Times Online: Brits Need to Accept Health Care Rationing

The author is actually just telling the truth about a system based more on Utopianism than reality, but I’m betting he’s getting more than a few angry emails over this surprisingly honest assessment of National Health Care:

If you read back over ten years, especially in medical journals, the same message keeps coming through: we have rationing, but it is bad rationing because it is muddled, irrational, inconsistent, and all too often covert. Nine years ago a survey of 3,000 doctors found that one in five had known a patient die or deteriorate rapidly because treatment couldn’t be afforded. A senior BMA spokesman, Dr Hamish Meldrum, said: “We have to make choices and set priorities… people have been mucking around trying to avoid the word ‘rationing’ but we would like a whole public debate.” Geographical anomalies were also striking.

Two years later the British Medical Association said that the concept of the NHS as a service offering all treatments may have “outlived its usefulness” because some rationing is inevitable. Six years later, again, another survey found that it was already half of all doctors – not a fifth any more – who admitted they had patients suffering because of cost. Again, that call for open debate. “Rationing,” said Dr Michael Dixon of the NHS Alliance, “is the great unspoken reality… the only people who refuse to mention the R-word are the media and the politicians”.

The BMA suggested last year that we make a clear statement of “core services” available nationally, leaving local health authorities able to decide, when they had spare money, on what to offer beyond the core: fertility treatment, stomach stapling, cosmetic adjustment, removing the sort of varicose veins that present no health threat. Their report also pleaded for some mechanism to protect the NHS from day-to-day politics, with an independent board taking power away from beleaguered and media-sensitive politicians. There are problems, certainly, not least the difficulty of deciding when local discretion becomes a resented “postcode lottery”. But the calls for a proper debate go on – depressingly identical over the years – right up to this year’s BMA statement that rationing is “a fact of life” and we should be honest about it.

Governments freeze at the very idea. Who wants to be in charge – and facing the artfully heartbreaking media tales of deserving cases – at the moment when such rules are laid down? Let me pluck examples from the air, endorsing none in particular. Imagine yourself PM at the moment when it is firmly stated that IVF can’t be funded because infertility is not life-threatening whereas cancer is; that drunkards, smokers and addicts are required to get clean before any but emergency treatment; that stomach-banding is subject to co-payment in arrears since you’ll be eating less; or that life-extending (as opposed to palliative or Alzheimer’s) treatments cease at 85? Imagine being the hard-hearted monster who rules that under-50s, breadwinners and parents of young families get formal priority with new cancer drugs, or that there is an age beyond which heart surgery is not offered.
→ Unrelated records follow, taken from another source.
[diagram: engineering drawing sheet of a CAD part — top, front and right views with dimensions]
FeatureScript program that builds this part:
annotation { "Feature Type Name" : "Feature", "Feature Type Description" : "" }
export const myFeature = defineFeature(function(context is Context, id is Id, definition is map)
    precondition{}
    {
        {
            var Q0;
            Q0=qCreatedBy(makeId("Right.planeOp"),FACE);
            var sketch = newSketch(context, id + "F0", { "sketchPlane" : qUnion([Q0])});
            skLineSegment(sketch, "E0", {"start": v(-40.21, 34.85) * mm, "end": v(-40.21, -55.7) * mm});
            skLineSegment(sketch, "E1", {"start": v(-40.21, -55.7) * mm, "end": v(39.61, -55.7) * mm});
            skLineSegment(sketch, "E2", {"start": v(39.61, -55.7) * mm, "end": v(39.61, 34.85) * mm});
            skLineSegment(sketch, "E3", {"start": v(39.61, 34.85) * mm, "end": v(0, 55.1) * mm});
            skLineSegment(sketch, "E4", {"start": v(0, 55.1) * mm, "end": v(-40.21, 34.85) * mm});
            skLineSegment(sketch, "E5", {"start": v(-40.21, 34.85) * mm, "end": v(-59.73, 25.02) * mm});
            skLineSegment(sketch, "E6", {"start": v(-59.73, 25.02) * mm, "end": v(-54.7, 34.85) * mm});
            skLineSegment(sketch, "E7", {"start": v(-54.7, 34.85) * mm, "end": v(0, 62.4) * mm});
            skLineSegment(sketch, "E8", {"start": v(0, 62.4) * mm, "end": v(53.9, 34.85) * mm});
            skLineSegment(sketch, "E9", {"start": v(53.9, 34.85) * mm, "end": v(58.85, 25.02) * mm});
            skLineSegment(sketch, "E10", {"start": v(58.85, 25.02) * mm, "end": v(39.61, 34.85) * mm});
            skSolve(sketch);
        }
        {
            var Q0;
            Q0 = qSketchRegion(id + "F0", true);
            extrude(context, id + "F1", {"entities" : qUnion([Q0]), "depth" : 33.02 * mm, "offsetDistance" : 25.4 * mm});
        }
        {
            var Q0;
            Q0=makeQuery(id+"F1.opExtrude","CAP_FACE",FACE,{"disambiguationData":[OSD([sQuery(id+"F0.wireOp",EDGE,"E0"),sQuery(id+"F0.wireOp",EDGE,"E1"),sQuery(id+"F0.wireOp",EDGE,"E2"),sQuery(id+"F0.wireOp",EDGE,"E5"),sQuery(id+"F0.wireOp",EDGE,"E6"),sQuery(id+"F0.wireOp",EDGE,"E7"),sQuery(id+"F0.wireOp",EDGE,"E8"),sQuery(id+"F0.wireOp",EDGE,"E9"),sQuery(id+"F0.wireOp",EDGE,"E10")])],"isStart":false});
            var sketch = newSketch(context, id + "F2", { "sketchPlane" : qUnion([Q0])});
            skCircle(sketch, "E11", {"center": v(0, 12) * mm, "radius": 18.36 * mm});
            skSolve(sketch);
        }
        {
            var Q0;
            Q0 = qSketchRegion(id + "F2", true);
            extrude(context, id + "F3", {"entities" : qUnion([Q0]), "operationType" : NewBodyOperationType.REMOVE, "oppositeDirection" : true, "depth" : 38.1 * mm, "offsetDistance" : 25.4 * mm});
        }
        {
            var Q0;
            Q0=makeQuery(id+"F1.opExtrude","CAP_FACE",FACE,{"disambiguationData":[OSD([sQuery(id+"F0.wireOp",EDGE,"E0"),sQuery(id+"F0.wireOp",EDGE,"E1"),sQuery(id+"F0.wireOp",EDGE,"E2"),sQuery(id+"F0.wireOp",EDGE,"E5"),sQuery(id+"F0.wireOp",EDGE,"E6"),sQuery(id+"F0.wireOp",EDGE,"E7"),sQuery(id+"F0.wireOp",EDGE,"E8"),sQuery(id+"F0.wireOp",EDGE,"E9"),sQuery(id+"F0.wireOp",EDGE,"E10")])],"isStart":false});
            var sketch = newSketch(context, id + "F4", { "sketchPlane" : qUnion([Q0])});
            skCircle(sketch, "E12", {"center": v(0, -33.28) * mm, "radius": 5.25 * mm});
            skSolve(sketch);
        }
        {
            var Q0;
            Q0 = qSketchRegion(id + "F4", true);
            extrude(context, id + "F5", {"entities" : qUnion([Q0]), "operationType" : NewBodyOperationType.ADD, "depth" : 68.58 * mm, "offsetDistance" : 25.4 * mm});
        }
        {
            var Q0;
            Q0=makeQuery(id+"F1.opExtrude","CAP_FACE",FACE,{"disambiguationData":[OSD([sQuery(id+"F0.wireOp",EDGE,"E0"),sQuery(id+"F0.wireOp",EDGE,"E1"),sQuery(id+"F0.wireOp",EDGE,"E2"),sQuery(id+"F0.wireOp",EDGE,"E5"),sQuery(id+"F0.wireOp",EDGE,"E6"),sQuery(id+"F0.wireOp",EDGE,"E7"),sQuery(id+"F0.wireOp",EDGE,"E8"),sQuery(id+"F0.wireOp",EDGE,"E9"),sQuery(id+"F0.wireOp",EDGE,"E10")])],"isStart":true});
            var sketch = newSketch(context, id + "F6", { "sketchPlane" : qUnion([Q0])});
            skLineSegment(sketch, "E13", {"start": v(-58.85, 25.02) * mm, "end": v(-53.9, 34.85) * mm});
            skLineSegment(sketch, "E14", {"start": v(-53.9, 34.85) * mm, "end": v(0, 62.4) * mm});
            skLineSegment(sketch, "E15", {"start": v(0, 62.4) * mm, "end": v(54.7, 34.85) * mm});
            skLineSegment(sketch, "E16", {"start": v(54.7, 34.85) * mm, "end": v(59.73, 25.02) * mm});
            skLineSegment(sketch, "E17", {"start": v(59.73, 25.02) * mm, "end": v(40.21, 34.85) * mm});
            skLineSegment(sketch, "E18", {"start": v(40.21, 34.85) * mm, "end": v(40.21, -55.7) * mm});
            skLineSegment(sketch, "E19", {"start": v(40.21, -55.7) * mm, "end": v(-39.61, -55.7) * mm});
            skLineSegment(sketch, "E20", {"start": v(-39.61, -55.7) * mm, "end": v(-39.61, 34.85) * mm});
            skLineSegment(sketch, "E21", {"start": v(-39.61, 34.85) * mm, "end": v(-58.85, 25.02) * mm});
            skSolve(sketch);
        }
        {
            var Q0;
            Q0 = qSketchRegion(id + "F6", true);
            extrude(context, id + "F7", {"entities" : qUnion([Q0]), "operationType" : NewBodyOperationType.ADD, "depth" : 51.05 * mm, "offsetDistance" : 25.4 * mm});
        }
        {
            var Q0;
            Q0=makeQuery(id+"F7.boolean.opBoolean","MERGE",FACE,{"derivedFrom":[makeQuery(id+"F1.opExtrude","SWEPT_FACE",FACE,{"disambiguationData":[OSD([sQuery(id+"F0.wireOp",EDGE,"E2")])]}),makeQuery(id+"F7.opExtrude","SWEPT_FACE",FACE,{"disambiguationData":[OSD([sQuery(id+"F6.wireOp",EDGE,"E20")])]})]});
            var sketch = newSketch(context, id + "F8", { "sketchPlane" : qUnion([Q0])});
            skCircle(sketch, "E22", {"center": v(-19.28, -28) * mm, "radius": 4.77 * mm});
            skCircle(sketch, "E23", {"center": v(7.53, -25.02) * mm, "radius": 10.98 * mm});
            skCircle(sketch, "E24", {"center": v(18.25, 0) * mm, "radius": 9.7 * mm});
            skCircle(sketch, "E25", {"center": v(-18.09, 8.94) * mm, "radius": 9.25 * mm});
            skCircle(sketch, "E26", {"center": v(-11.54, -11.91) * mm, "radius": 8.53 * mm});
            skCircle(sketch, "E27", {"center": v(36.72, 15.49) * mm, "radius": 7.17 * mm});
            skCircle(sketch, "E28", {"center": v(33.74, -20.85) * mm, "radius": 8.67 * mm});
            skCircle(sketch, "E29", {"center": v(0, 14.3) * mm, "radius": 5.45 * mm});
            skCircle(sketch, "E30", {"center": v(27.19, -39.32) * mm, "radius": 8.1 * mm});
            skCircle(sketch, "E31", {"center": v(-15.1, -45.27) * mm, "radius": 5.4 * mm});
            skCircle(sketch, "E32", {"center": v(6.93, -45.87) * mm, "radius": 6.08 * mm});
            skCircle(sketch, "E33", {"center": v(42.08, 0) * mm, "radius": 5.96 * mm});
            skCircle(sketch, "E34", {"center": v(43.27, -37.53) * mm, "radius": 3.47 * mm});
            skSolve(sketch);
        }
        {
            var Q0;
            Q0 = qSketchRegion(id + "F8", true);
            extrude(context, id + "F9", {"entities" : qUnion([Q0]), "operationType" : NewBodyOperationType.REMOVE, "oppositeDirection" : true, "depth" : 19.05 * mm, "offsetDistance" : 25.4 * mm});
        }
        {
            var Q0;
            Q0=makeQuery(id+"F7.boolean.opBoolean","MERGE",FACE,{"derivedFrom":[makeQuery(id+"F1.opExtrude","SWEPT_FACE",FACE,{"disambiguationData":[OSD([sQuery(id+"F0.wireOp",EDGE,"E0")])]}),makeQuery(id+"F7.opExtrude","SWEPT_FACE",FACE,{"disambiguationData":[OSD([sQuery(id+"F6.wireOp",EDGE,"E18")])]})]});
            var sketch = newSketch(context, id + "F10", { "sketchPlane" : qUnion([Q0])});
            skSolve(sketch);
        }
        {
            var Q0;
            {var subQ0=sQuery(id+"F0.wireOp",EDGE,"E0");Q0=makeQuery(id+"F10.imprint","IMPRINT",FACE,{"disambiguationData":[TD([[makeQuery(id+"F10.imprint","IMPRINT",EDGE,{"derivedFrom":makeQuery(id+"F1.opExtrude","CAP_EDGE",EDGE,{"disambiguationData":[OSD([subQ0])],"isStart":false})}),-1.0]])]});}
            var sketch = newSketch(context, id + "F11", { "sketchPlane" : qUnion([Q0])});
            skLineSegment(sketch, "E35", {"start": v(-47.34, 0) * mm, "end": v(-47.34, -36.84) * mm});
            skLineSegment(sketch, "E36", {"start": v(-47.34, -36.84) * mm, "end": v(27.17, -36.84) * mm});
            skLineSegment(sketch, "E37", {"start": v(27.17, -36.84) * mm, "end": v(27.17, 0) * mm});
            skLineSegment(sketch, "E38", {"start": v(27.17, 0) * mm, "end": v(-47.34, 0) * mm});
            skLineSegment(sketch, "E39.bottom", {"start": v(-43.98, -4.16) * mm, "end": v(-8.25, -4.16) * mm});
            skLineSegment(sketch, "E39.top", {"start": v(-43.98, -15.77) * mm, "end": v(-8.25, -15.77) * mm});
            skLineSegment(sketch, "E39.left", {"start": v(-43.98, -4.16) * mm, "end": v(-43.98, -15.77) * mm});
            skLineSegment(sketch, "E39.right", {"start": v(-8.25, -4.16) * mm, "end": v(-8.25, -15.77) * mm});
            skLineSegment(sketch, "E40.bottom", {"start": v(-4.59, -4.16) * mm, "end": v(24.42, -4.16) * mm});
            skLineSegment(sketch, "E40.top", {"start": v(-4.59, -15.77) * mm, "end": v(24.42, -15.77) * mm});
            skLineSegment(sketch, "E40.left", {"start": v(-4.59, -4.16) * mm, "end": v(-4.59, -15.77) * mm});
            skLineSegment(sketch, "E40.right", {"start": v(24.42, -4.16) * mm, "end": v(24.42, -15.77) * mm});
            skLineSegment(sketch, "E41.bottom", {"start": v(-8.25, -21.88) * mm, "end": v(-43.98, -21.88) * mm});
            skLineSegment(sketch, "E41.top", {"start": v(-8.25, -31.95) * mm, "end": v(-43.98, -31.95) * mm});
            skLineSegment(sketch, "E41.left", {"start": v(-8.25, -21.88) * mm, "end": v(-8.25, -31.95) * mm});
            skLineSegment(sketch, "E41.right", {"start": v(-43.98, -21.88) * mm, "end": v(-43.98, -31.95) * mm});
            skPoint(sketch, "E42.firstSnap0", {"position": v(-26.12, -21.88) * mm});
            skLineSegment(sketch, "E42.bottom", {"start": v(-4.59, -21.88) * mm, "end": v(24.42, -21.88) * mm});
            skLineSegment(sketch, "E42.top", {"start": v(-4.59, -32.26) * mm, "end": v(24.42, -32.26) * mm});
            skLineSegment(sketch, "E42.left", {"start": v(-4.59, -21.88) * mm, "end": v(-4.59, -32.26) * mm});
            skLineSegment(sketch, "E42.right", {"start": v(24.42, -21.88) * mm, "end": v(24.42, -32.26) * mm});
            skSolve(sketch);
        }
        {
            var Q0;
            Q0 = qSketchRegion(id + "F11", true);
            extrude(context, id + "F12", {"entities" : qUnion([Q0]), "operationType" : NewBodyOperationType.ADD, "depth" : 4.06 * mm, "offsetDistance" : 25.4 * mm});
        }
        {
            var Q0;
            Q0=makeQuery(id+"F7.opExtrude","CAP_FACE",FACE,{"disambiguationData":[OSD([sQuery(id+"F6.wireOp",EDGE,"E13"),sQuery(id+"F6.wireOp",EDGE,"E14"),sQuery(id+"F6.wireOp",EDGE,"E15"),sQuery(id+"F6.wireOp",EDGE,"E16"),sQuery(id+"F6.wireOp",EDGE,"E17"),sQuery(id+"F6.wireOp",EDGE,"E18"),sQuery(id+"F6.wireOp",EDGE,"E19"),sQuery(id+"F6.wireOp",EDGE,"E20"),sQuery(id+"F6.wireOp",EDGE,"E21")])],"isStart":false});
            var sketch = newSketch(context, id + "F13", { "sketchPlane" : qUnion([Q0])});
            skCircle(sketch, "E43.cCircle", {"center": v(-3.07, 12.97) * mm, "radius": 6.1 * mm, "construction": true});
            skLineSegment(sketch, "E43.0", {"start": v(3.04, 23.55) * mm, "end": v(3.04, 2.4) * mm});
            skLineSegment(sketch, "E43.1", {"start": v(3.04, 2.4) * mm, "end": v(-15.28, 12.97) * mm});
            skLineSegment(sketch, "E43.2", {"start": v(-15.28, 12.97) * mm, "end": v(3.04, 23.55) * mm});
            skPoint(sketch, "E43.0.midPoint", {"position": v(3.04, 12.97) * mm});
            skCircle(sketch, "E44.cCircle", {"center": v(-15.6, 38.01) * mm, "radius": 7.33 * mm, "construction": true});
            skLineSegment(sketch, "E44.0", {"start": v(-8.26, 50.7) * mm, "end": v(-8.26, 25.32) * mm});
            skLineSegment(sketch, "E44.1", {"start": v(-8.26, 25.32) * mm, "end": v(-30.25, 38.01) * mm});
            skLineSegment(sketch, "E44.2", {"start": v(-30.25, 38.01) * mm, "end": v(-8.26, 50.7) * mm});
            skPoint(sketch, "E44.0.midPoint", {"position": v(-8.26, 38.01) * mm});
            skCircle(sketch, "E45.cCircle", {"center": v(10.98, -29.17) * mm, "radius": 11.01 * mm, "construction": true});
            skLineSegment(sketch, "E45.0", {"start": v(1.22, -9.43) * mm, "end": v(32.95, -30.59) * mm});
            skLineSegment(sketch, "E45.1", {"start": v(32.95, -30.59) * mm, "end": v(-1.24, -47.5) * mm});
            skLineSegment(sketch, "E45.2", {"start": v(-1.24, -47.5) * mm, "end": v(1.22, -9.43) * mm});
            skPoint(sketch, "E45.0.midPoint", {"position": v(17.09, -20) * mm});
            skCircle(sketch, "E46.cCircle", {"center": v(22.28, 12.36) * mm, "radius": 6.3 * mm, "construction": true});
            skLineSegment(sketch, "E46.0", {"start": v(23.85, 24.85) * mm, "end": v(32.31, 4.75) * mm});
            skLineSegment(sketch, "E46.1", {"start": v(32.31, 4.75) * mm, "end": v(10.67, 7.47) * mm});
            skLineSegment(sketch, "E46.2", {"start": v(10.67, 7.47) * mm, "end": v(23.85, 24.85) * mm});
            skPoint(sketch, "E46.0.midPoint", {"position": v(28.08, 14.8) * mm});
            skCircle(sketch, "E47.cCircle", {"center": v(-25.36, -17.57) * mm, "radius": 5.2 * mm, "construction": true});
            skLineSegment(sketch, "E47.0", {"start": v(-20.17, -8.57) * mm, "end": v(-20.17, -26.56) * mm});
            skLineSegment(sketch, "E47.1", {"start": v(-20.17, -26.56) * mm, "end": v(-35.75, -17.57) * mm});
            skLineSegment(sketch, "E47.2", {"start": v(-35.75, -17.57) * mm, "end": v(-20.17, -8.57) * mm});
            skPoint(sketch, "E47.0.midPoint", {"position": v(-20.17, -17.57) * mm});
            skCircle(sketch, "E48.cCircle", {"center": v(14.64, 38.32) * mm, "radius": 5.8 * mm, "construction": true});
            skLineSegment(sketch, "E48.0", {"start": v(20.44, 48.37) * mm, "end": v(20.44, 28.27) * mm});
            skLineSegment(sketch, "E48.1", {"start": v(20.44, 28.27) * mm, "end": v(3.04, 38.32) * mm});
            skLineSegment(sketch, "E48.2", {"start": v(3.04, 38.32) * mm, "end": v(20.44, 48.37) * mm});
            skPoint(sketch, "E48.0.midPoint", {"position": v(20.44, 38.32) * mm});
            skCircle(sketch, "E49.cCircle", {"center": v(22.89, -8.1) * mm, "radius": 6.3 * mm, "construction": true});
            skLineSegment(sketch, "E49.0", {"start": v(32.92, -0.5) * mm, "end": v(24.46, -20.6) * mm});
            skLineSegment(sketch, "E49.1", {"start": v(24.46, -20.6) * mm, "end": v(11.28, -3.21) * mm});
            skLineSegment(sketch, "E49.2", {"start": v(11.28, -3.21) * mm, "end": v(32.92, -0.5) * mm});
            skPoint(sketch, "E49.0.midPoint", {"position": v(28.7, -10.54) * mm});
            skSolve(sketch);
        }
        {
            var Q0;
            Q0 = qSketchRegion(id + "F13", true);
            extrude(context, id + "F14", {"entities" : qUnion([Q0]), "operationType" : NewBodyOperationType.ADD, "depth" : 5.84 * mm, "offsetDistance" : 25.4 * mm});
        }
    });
My mother, who died last week at 92 (in an excellent cottage hospital), famously turned down a pig’s heart valve two years ago with the sharp observation that the idea was “unseemly’. Being from a morally robust wartime generation and reading The Times daily, she was aware of greater needs unmet.

Suddenly one plank of the new Democratic platform doesn’t sound so good does it?

One thought on “Times Online: Brits Need to Accept Health Care Rationing

  1. I blame Otto von Bismarck for being one of the first notable statemen for promoting universal health care in the West. His policies were then promoted by the Communist Party of the Soviet Union, and later the National Socialist German Workers’ Party.

    The American version is the S-CHIP, promoted with lobbying efforts from Hillary Clinton and a few U.S. Senators during her husband’s administration. The Communist Party USA has been a big supporter for increasing S-CHIP one thousand fold.